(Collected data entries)
------------------------------
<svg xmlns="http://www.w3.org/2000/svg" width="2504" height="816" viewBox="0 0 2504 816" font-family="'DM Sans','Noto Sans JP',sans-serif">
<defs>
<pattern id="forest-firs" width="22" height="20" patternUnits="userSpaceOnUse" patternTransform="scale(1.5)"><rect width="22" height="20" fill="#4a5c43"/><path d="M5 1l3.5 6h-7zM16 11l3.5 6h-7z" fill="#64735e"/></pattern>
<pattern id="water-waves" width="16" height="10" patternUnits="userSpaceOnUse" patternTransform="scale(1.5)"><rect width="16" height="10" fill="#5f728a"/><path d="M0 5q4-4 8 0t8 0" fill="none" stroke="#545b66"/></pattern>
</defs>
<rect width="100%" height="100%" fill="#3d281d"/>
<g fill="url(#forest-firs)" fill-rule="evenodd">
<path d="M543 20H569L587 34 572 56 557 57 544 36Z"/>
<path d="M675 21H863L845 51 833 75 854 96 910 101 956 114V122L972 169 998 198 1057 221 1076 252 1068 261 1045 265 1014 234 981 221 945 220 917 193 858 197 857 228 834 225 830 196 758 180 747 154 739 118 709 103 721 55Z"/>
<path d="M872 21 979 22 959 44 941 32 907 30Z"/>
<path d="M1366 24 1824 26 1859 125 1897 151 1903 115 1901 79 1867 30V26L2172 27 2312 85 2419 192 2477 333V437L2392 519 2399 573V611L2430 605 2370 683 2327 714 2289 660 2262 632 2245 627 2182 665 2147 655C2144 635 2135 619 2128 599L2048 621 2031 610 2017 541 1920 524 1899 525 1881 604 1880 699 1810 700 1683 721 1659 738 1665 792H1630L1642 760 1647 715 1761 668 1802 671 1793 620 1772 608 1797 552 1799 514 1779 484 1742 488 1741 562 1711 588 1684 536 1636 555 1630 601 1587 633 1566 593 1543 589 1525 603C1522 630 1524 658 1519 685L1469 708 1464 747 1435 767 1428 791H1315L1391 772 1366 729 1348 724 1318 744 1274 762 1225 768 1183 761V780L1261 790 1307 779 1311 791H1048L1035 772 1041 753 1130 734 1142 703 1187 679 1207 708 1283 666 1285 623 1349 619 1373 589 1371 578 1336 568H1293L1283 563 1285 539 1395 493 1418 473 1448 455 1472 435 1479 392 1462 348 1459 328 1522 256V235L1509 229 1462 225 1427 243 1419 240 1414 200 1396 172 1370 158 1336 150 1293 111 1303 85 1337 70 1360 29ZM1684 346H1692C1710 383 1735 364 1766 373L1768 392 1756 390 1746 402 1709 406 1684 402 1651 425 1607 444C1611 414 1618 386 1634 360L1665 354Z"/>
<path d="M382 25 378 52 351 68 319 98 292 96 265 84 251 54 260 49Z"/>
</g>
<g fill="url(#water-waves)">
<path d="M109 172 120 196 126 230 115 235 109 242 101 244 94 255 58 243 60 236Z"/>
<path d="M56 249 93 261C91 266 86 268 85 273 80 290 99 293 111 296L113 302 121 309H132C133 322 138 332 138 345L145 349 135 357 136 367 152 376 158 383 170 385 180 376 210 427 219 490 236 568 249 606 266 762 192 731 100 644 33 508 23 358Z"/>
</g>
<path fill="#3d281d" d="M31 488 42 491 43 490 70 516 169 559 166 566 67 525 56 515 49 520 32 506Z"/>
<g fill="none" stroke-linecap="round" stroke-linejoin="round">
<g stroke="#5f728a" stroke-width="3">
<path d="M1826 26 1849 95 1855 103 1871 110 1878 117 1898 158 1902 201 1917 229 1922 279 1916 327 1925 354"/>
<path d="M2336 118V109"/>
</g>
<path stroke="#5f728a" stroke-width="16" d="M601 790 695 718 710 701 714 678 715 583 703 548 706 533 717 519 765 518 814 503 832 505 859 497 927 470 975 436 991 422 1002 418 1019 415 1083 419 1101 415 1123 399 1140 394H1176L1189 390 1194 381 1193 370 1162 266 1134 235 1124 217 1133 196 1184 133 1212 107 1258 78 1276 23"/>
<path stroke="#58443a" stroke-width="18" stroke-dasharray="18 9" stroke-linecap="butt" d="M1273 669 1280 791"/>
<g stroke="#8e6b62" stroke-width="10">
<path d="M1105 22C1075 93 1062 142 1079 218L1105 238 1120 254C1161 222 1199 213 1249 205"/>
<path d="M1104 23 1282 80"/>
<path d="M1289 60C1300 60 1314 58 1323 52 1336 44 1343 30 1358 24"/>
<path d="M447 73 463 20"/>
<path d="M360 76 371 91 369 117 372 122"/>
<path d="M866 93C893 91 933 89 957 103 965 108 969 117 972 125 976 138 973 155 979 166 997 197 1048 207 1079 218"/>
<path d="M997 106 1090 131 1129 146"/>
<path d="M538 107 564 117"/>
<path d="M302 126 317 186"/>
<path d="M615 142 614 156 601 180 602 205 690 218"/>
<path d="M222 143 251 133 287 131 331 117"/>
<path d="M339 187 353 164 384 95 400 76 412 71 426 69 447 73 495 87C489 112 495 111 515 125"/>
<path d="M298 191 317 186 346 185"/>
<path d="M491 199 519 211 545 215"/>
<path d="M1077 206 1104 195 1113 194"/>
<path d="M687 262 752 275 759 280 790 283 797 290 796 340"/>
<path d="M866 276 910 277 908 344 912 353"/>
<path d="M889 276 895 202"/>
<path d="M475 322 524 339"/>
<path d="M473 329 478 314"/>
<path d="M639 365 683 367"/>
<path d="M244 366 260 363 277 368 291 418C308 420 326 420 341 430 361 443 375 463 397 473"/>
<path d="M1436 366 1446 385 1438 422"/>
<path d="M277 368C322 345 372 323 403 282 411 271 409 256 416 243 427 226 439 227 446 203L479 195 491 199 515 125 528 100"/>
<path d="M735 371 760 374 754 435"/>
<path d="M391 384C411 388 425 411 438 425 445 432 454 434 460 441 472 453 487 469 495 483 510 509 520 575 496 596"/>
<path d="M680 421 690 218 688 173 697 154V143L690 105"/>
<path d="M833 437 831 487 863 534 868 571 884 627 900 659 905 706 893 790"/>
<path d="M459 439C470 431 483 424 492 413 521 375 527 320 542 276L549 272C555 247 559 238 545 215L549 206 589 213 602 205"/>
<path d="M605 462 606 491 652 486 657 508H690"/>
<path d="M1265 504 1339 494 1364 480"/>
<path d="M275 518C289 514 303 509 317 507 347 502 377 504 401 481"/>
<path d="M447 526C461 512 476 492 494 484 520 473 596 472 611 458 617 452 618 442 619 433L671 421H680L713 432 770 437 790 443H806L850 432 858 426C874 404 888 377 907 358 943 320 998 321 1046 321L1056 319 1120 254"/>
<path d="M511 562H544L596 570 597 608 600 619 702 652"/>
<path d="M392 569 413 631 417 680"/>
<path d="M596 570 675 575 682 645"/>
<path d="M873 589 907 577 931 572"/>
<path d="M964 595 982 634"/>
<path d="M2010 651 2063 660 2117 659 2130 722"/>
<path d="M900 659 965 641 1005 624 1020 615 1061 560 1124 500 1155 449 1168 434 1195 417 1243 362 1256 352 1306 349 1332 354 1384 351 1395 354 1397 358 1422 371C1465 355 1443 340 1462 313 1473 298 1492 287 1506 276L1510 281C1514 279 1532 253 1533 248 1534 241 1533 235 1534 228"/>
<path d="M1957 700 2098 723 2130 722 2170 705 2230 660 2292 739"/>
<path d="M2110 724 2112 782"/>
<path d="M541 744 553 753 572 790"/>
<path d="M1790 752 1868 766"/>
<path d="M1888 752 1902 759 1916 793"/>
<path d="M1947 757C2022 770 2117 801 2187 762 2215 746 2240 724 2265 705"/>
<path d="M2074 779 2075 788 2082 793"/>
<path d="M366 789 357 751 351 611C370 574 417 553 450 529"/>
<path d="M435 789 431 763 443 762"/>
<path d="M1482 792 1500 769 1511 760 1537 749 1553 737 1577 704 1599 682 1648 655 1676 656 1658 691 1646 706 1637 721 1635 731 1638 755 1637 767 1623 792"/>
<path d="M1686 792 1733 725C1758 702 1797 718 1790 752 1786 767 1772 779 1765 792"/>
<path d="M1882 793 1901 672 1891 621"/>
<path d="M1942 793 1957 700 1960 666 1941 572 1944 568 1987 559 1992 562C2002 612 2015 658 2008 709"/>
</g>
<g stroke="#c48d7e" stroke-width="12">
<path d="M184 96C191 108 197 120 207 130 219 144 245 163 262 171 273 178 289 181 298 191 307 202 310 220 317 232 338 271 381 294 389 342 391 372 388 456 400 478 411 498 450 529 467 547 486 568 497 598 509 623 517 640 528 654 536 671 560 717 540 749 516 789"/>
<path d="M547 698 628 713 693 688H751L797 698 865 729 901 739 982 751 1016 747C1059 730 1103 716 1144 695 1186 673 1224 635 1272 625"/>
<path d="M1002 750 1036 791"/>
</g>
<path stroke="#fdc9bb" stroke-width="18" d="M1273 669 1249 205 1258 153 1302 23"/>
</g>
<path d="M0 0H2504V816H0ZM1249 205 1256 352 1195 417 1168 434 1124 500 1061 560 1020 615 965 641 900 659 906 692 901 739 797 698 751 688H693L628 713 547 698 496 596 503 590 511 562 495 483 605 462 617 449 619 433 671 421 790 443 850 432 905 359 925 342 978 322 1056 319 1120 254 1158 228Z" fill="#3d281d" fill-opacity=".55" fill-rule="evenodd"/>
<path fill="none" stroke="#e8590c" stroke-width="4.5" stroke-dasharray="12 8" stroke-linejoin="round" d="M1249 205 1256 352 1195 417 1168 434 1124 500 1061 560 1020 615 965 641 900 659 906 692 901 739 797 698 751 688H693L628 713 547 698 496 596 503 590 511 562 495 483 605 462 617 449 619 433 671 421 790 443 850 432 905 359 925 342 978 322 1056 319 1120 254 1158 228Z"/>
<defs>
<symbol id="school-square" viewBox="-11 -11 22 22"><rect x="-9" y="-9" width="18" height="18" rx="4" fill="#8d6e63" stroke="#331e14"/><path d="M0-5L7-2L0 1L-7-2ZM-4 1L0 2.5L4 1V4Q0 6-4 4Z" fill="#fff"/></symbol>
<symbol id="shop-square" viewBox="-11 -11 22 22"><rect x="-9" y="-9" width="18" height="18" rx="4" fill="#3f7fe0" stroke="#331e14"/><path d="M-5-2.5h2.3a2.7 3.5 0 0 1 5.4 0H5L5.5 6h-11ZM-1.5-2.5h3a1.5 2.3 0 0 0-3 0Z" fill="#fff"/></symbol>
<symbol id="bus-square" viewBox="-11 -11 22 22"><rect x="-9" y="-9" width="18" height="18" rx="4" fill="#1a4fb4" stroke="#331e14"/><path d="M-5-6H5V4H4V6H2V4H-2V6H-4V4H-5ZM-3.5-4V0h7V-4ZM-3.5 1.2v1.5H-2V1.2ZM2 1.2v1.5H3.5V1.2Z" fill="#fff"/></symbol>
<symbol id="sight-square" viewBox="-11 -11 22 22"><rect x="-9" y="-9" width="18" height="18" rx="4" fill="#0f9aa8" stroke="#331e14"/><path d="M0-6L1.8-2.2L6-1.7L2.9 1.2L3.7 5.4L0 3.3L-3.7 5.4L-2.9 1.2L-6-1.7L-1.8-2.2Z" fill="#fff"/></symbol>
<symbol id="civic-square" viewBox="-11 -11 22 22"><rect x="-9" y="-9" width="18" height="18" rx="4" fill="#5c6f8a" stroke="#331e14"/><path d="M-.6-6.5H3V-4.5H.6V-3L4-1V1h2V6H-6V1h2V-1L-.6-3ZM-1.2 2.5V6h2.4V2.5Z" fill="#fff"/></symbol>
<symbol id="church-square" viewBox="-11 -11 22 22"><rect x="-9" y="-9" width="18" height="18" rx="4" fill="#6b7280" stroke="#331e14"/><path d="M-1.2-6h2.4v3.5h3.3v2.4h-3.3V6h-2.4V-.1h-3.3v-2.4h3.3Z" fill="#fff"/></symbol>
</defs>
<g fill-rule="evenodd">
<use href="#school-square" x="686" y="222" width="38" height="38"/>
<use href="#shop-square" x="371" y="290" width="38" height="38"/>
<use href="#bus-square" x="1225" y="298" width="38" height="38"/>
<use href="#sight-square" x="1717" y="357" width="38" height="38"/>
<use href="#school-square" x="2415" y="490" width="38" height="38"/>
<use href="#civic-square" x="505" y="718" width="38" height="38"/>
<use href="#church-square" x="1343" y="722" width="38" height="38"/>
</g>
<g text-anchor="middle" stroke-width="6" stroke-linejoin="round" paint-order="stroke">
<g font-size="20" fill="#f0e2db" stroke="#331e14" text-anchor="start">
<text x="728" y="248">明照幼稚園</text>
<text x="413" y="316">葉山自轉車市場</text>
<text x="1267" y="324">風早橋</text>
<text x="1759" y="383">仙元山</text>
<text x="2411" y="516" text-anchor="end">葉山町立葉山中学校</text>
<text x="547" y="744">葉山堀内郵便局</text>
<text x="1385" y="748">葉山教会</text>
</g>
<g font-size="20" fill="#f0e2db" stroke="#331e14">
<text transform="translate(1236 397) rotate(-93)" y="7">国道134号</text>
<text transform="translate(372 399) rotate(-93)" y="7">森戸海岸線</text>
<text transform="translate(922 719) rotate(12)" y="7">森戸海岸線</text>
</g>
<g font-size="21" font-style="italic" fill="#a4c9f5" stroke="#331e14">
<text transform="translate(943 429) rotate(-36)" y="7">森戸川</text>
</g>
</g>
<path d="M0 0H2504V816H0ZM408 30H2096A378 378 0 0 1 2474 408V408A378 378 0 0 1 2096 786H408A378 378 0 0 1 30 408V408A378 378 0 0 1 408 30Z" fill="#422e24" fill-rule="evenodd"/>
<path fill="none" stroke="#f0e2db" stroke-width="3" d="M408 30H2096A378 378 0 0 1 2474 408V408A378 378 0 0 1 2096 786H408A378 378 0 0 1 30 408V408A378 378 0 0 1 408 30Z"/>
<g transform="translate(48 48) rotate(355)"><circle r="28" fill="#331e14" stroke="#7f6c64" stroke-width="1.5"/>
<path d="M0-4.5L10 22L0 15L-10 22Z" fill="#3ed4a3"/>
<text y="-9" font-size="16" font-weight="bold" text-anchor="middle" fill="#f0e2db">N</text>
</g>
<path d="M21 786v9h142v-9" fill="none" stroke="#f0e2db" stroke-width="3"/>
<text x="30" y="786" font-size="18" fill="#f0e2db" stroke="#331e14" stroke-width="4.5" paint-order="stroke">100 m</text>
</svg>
------------------------------
* [About this exercise]:
Show every line of the data in which the word "middle" appears.

* [Problem solution]:
<g text-anchor="middle" stroke-width="6" stroke-linejoin="round" paint-order="stroke">
<text y="-9" font-size="16" font-weight="bold" text-anchor="middle" fill="#f0e2db">N</text>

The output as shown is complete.